*** Opening RECORDS SHOWN ***
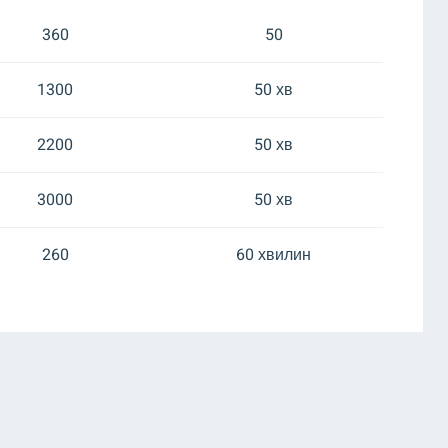
360
50
1300
50 хв
2200
50 хв
3000
50 хв
260
60 хвилин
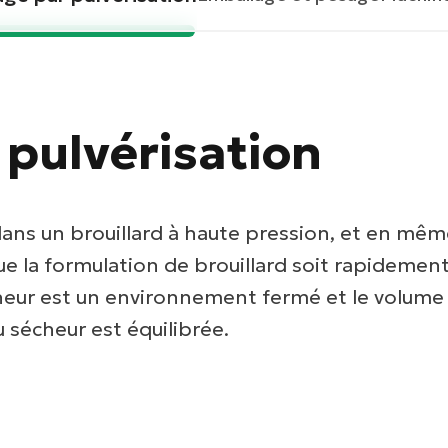
 pulvérisation
 dans un brouillard à haute pression, et en mê
que la formulation de brouillard soit rapideme
cheur est un environnement fermé et le volume 
u sécheur est équilibrée.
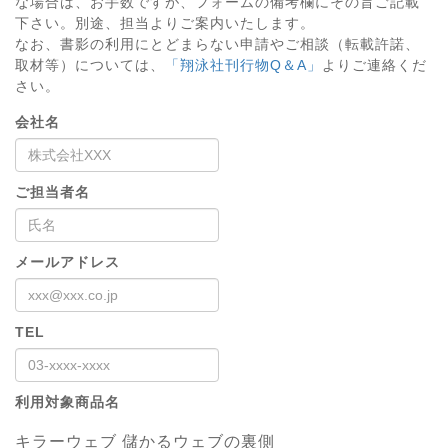
な場合は、お手数ですが、フォームの備考欄にその旨ご記載
下さい。別途、担当よりご案内いたします。
なお、書影の利用にとどまらない申請やご相談（転載許諾、
取材等）については、
「翔泳社刊行物Q＆A」
よりご連絡くだ
さい。
会社名
ご担当者名
メールアドレス
TEL
利用対象商品名
キラーウェブ 儲かるウェブの裏側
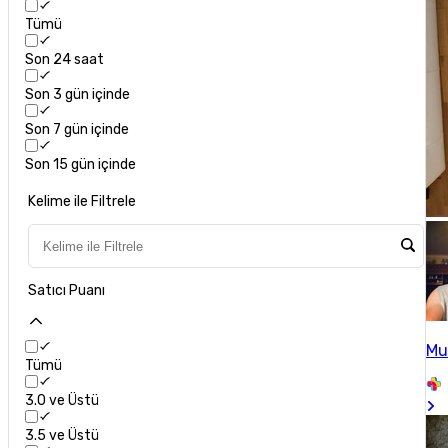
Tümü
Son 24 saat
Son 3 gün içinde
Son 7 gün içinde
Son 15 gün içinde
Kelime ile Filtrele
Satıcı Puanı
Mu
Tümü
3.0 ve Üstü
3.5 ve Üstü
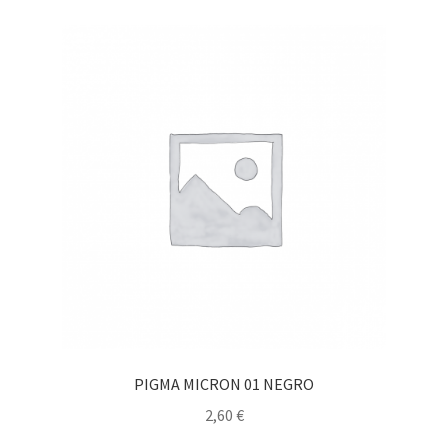
PIGMA MICRON 01 NEGRO
2,60
€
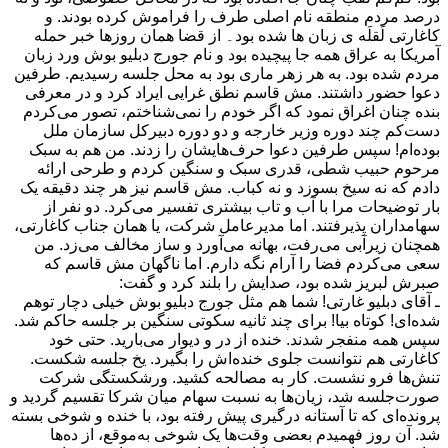
درصد مردم منطقه نام اصلی طرف را فراموش کرده بودند. و
کاغارتی لَقلَه ی زبان ها شده بود۔ از قضا همان روزها خبر حمله
آمریکا به عراق همه جا پیچیده بود و نام جورج دبلیو بوش ورد زبان
مردم شده بود. به هر زهر ماری بود به محل جلسه رسیدیم. طرفین
دعوا حضور داشتند. مش قاسم نطق غرایی ایراد کرد و در معرفی
بنده چنان اغراق نمود که اگر خودم را نمی‌شناختم، تصور می‌کردم
دست‌کم چند دوره وزیر خارجه و دو دوره دبیرکل سازمان ملل
بوده‌ام! سپس طرفین دعوا حرف‌هایشان را زدند. من هم به سبک
مرحوم حبیب شطی، قدری سبک و سنگین کردم و طرحی ارائه
دادم که نه سیخ بسوزد و نه کباب. مش قاسم نیز هر چند دقیقه یک
بار توضیحات مرا با آب و تاب بیشتری تفسیر می‌کرد. دو نفر از
سهامداران پذیرفتند. اما مدیرعامل شرکت، یا همان جناب کاغارتی،
همچنان زیرآبی می‌رفت، بهانه می‌آورد و ساز مخالف می‌زد. من
سعی می‌کردم فضا را آرام نگه دارم. اما ناگهان مش قاسم که
صبرش لبریز شده بود، صدایش را بلند کرد و گفت:
ـ آقای دبلیو غارتی! شما هم مثل جورج دبلیو بوش خیلی دچار توهم
شده‌ای! کوتاه بیا! برای چند ثانیه سکوتی سنگین بر جلسه حاکم شد.
سپس همه منفجر شدند. خنده از در و دیوار می‌بارید. حتی خود
کاغارتی هم نتوانست جلوی خنده‌اش را بگیرد. یخ جلسه شکست.
تنش‌ها فرو نشست. کار به مصالحه کشید. ورشکستگی شرکت
صورت‌جلسه شد، زیان‌ها به نسبت سهام میان شرکا تقسیم گردید و
پرونده‌ای که تا آستانه درگیری پیش رفته بود، با خنده و شوخی بسته
شد. آن روز فهمیدم بعضی وقت‌ها یک شوخی به‌موقع، از ده‌ها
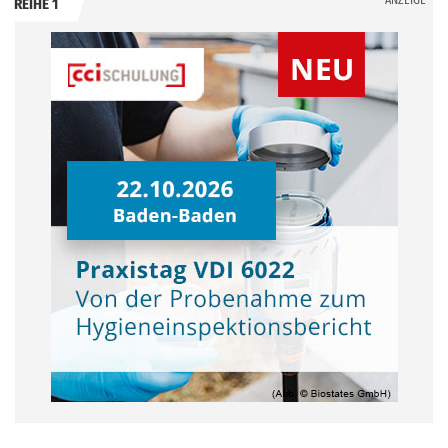
REIHE 1
.
.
*** Closing RECORDS SHOWN ***
## TASK DIRECTIONS
Lines with the word "دعوا" in them should be copied from the preceding records.

## ANSWER BOX
دعوا حضور داشتند. مش قاسم نطق غرایی ایراد کرد و در معرفی
بوده‌ام! سپس طرفین دعوا حرف‌هایشان را زدند. من هم به سبک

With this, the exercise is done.